Thursday, January 17, 2002
Slow down and cool off. Allegheny County deserves better than government by anecdote. Barely a week after the first revaluations went out, members of both City Council and County Council are jumping the gun on the 2002 property assessments.
For one thing, not all property owners have received their updated numbers. For another, there's no way to know at this stage how many will be appealed.
On the basis of a handful of the 550,000 properties that were reassessed, elected officials are careening down Grant Street on a bandwagon of outrage and emotion. While there's a feel-good aspect to this for council members, acting in haste -- especially when lacking complete information -- will only come back to haunt the city and county later.
City Councilman Bob O'Connor wants to cut the city millage rate.
County Councilman Mike Crossey wants to cut the county millage rate.
City Controller Tom Flaherty wants to freeze assessments (shades of Dunn & Cranmer) and redo them every three years.
City Councilman Jim Ferlo wants to scrap the property tax.
County Council wants Common Pleas Court Judge R. Stanton Wettick Jr. to throw out the 2002 reassessments.
The judge should do no such thing.
The comprehensive reassessment of 2001 was historic, wrenching and, yes, imperfect. But given the past inaccuracy and inequity that had to be rooted out, it's hard to believe it could have gone otherwise. Although 90,000 property owners appealed last year's assessments -- a record high that the county should strive against replicating -- it's still worth noting that 84 percent of all property owners did not question their new valuations.
No doubt some errors were made in the 2002 assessments, too -- and they can be appealed as well. But the county, under Judge Wettick's oversight, took significant steps to improve this year's revaluations.
It replaced Sabre Systems & Service, which should have pleased those who roundly maligned the firm. It used sales of comparable properties, not to defend a reassessment, but to determine it. It divided the county into 76 real-estate markets, instead of the eight used by Sabre. It looked more carefully at low-value properties, which had been overassessed, and high-value properties, which had been underassessed. And it submitted to the oversight of an independent watchdog, Consad Research Corp., which said this year's reassessment, though not flawless, was an improvement over 2001.
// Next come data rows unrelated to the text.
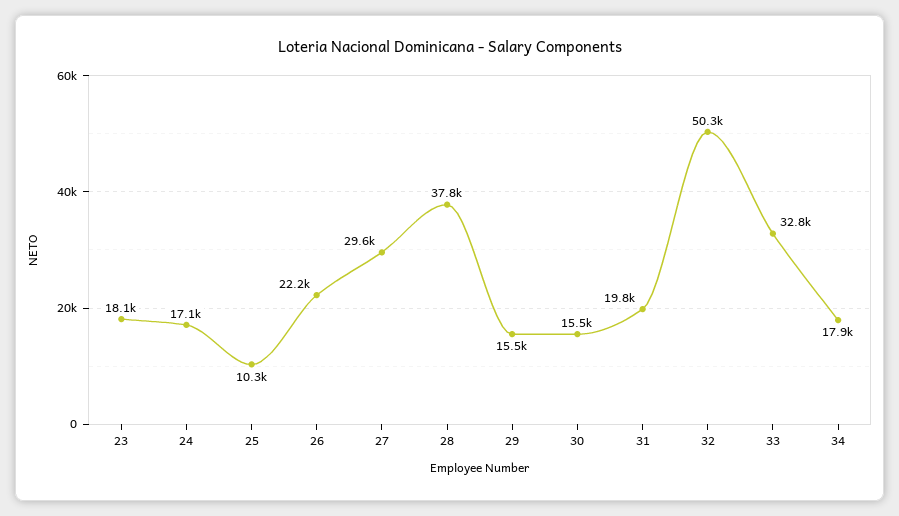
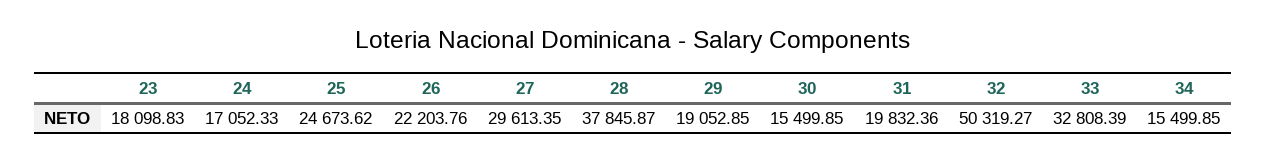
  {
    "23": 18098.83,
    "24": 17052.33,
-   "25": 10300,
+   "25": 24673.62,
    "26": 22203.76,
    "27": 29613.35,
    "28": 37845.87,
-   "29": 15500,
+   "29": 19052.85,
    "30": 15499.85,
    "31": 19832.36,
    "32": 50319.27,
    "33": 32808.39,
-   "34": 17900
+   "34": 15499.85
  }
On an issue involving people's money, people's real estate and a local tax system that just underwent a major overhaul, the public deserves calm, responsible leadership from government. What we've seen instead is a parade of officials vying to be Populist of the Week.
But populist grandstanding won't fix a bad assessment or reform a flawed appraisal system. It also prevents officials from admitting that, yes, some values have gone up because the market has gone up and, yes, some of the higher values belong to people who don't want to pay higher taxes.
While such taxpayer reaction is understandable, it doesn't prove that the assessment system is broken. If City Council and County Council want to provide effective leadership, then cooler heads -- and sound advice -- must prevail.
If taxpayers think they have been overassessed, they should appeal (even if it's for the second year in a row). If taxing districts are headed for a revenue windfall, their leaders should reduce the millage rate once they have solid numbers on which to base a decision.
If the assessment system appears to be malfunctioning, they should fix the part that doesn't work -- not scrap the whole program in a fit of political pique.
Fundamental to any property tax system is fairness, annual revaluations that track the market and the need for people to pay their fair share. Sometimes what is fair and justified doesn't match what a taxpayer wants to shell out. In that case, it's not the assessment that's in error -- and a strong leader will say as much.